Analysis: Long way to go before Greek messy default priced in
By
Jeremy Gaunt, European Investment Correspondent
LONDON | Thu Jun 16, 2011 8:21am EDT
LONDON (Reuters) - Prospects for a disastrous, disorderly outcome to the Greek debt crisis are beginning to show up on financial markets even though many investors still do not believe it will actually happen.
The result is that today's rising bond yields, stratospheric insurance costs and heavily pressured stock prices may only be a taste of what could come if
euro zone leaders fail to halt Greece's decline and ring-fence it from others.
In short, a lot of markets and bond holders have not priced in some of the worst outcomes.
With the European Central Bank becoming louder about the prospects for default or restructuring spreading into the banking system, some financial market sectors are in steel-helmet mode.
Give or take a basis point or two, for example, the price of insuring Greek sovereign debt against collapse rose on Thursday by about the same amount that it costs in total to insure against default in
Indonesia.
That's the increase, not the price, and it implies that
Greece is heading rapidly for default with little faith that the euro zone can cobble together anything to help.
Others joined in, with the euro falling against the dollar and yen, Spanish 10-year bond yields hitting 11-year highs, and European stocks losing another one percent to rack up a more than 5 percent loss over a month.
All of which may be worrying given that investors have been relatively calm so far about the crisis and its potential to lead to another Lehman Brothers-style global financial collapse.
A survey of institutional investors unveiled by Allianz Global Investors on Wednesday, for example, listed a sovereign debt crisis only the third largest global investment risk, after changes in interest rates and a stock market tumble.
In a similar vein, analysts at last week's Reuters
Investment Outlook Summit were confident global markets could stay insulated from the Greek and euro zone crises.
Karen Olney, head of European thematic strategy, suggested buying European bank shares, while Alain Bokobza, head of asset allocation at Societe Generale, said he liked Spanish and Italian sovereign debt.
These are not the calls of people planning for catastrophe.
POTENTIAL
Two factors in particular are rattling markets at the moment when it comes to the euro zone crisis.
The first is the differing views that various authorities have about how to put together a bail-out package that will stem Greece's decline.
The ECB has been reluctant to agree any plan that allows for a restructuring of debt while others, such as
Germany, want private investors to take some of the pain.
This -- along with violent street opposition to austerity plans in Greece itself -- have delayed agreement in a way that upsets financial markets. Reports that Germany is pushing for a delay until September will not have gone down well.
"In our heart of hearts we know that all politicians don't want to tell a bad story and like to kick the can down the road," said Neil Dwane, European chief investment officer for fund firm RCM.
"But the market is beginning to speculate that we get the (outcome) we don't want -- that is that the political situation in Greece collapses."

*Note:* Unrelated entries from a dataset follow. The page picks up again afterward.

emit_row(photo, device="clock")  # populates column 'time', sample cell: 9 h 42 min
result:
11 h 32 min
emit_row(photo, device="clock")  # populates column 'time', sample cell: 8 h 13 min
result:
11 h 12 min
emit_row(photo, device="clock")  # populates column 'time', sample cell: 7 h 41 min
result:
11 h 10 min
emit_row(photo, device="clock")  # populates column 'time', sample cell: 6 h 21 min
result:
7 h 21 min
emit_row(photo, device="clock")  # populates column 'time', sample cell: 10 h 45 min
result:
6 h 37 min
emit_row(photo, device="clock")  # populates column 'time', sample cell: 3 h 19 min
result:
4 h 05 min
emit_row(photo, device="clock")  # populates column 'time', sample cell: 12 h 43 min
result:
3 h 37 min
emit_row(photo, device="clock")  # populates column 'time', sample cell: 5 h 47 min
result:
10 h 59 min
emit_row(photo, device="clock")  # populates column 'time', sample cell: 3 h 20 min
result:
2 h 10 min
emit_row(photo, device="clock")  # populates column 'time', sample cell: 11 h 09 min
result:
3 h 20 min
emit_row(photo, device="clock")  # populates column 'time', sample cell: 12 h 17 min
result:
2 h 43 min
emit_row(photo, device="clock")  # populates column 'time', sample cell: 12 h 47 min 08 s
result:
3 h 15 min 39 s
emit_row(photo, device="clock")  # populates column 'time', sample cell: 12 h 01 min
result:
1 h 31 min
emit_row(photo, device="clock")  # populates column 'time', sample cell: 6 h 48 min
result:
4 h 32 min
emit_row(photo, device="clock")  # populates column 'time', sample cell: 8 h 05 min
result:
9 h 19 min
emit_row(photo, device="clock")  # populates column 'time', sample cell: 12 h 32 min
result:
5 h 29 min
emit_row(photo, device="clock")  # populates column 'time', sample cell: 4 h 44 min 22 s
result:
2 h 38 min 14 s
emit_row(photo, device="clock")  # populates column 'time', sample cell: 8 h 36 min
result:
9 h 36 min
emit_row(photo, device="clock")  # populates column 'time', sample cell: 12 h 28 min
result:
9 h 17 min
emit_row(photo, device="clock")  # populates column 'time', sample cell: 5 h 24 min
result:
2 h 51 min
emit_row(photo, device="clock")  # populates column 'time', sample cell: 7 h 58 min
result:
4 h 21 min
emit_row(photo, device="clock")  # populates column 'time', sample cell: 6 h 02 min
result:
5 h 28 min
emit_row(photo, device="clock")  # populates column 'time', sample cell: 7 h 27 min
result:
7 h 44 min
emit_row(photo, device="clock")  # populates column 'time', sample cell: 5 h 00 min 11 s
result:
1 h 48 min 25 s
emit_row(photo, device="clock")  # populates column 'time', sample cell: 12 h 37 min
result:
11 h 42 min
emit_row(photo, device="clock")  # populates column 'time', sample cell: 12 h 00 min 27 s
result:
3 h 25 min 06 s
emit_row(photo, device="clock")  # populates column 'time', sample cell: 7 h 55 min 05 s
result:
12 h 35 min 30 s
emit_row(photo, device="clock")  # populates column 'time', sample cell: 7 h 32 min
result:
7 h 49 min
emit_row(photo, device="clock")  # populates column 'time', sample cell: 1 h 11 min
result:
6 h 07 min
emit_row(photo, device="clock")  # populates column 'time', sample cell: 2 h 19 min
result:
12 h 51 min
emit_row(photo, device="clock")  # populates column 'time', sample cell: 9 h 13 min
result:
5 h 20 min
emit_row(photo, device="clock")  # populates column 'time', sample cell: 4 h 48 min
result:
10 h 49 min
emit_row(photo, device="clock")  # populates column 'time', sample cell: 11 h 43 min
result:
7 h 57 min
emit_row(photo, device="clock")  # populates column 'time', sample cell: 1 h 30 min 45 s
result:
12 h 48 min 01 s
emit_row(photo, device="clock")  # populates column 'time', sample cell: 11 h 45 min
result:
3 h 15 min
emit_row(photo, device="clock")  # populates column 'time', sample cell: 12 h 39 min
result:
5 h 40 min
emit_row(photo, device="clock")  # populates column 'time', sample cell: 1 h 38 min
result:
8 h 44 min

The second factor is the sheer magnitude of the risk. A disorderly default in Greece would be a major credit event, bringing steep losses to bond holders, including the region's banks and the ECB itself.
Yield spreads would be driven wider in other countries -- in Ireland, Portugal and Spain, but also in Italy, Belgium and even
France -- and among various corporate credits.
It was a similar scenario that led to the financial meltdown, from which the world has barely recovered, in 2008 after the Lehman collapse.
Dwane reckons most hedge funds and investment banks that hold questionable euro zone debt are still pricing them at face value rather than market value -- a recipe for sharp losses.
NOT YET
The reality, however, is that most investors believe that the collapse scenario will be avoided and that the euro zone and International Monetary Fund will, in the event, come to the rescue. It is in few peoples' interest for them not to.
"The main case that people are assuming is that when push comes to shove Europe and the IMF will step up," said John Stopford, head of fixed income at Investec Asset Management.
The Greek crisis has also been around for a while and is unlikely to take investors by surprise as Lehman did.
It is for this reason that the moves in some assets, though negative, have been limited.
The euro, for example, may be at a three-week to one-month lows against other major currencies, but it is still buoyant, up five percent or more year-to-date against the dollar and yen.
Similarly, euro zone stocks are down only around 3.5 percent for the year, a far-from-panicky performance given the stresses.
Stopford says asset price moves actually only reflect caution.
"The market is taking risk off rather than necessarily pricing in catastrophe," he said.
Comforting, but it also means there is a long way to go if the consensus scenario proves wrong.